__What is required__
Reproduce the lines from the one containing "Is there any" through the end of the material, changing "slice" to "segment" and keeping everything else the same. Leave the pictures out of your answer.

[Dataset entries]
******************************

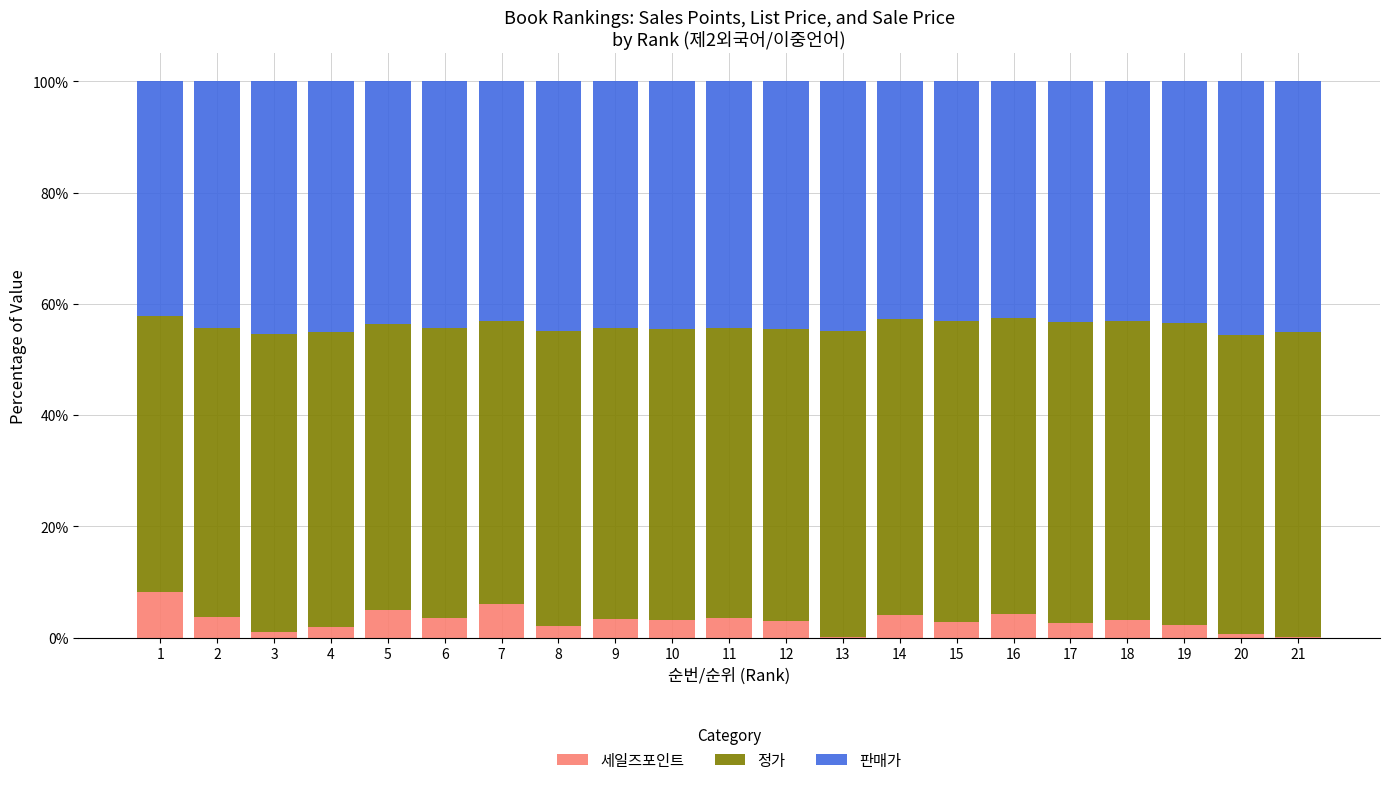

What is the maximum value for 세일즈포인트?

8.2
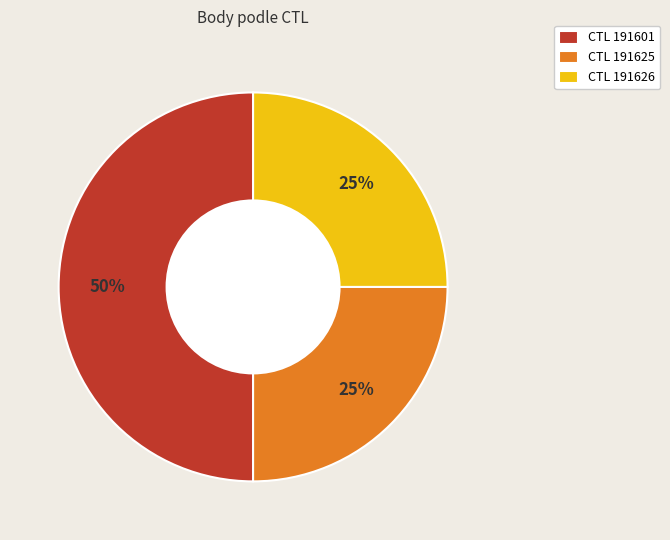

How many segments does this pie chart have?

3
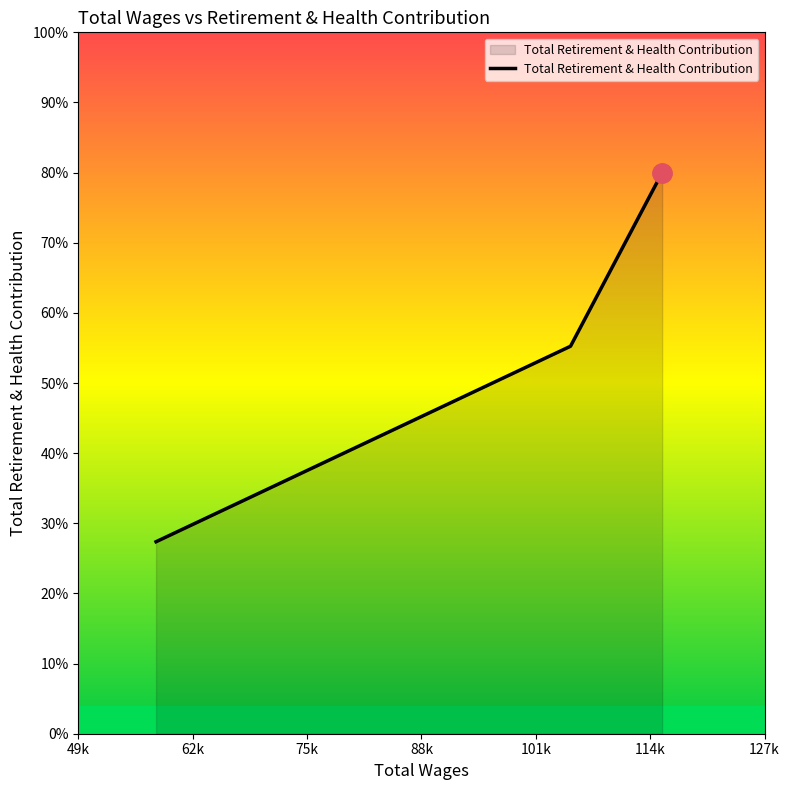

Does the chart display data point markers on the line(s)?

No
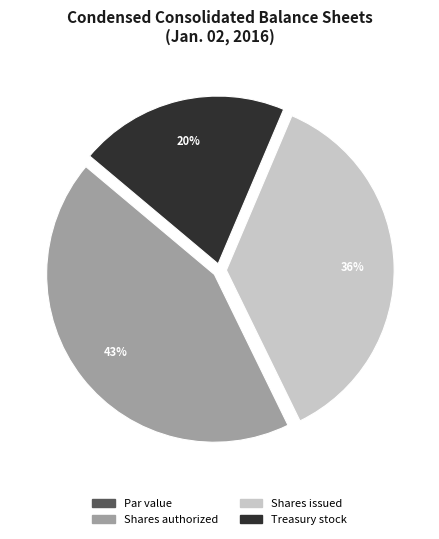

Is there any slice that represents more than half of the pie?

No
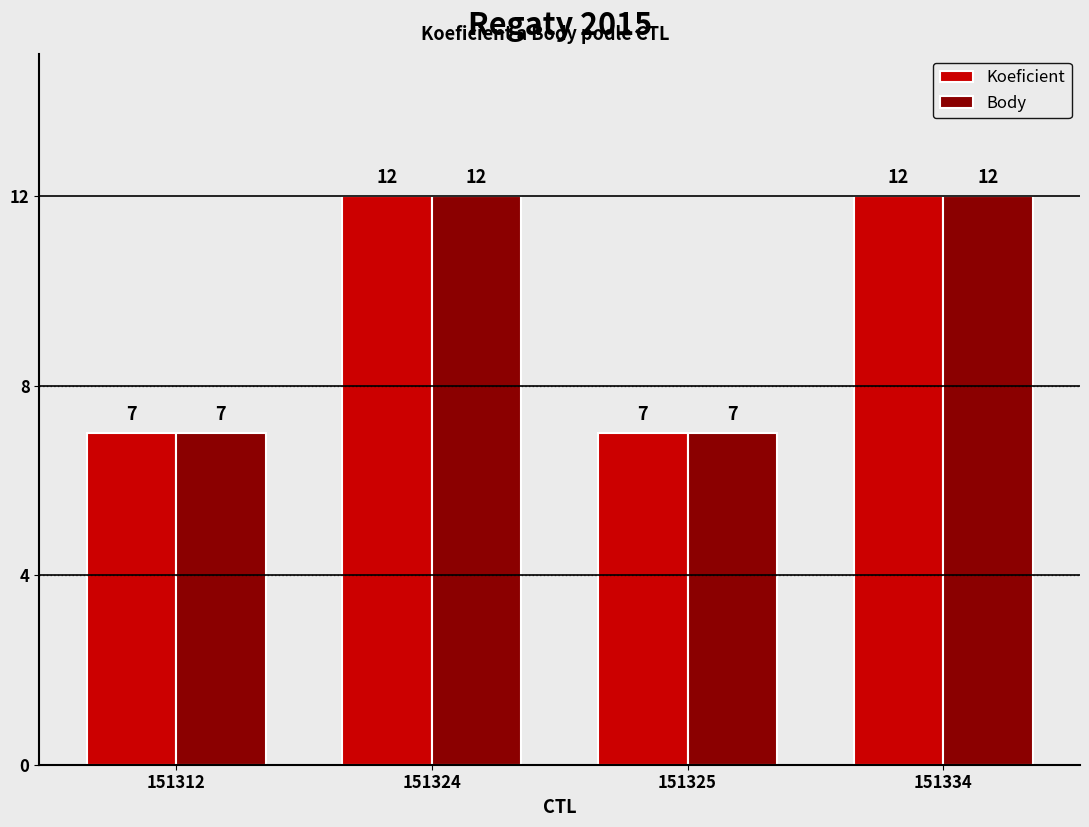

What is the value of the Koeficient bar at the 1st from the left?

7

******************************

__Result of the task__
Is there any segment that represents more than half of the pie?

No

What is the value of the Koeficient bar at the 1st from the left?

7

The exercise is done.